TRY IT: Every entry that follows is to be set down exactly, with its pictures omitted.

DATA FOR THIS TASK:
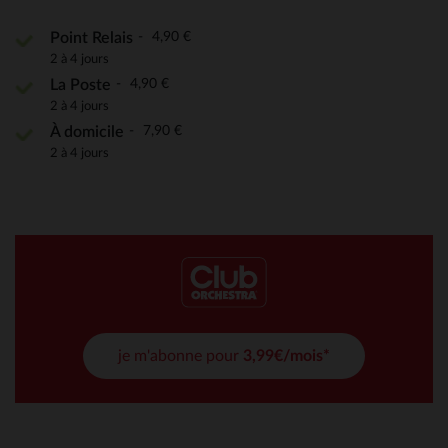
4,90 €
Point Relais
2 à 4 jours
4,90 €
La Poste
2 à 4 jours
7,90 €
À domicile
2 à 4 jours
je m'abonne pour
3,99€/mois*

REPLY TO THE TASK:
4,90 €
Point Relais
2 à 4 jours
4,90 €
La Poste
2 à 4 jours
7,90 €
À domicile
2 à 4 jours
je m'abonne pour
3,99€/mois*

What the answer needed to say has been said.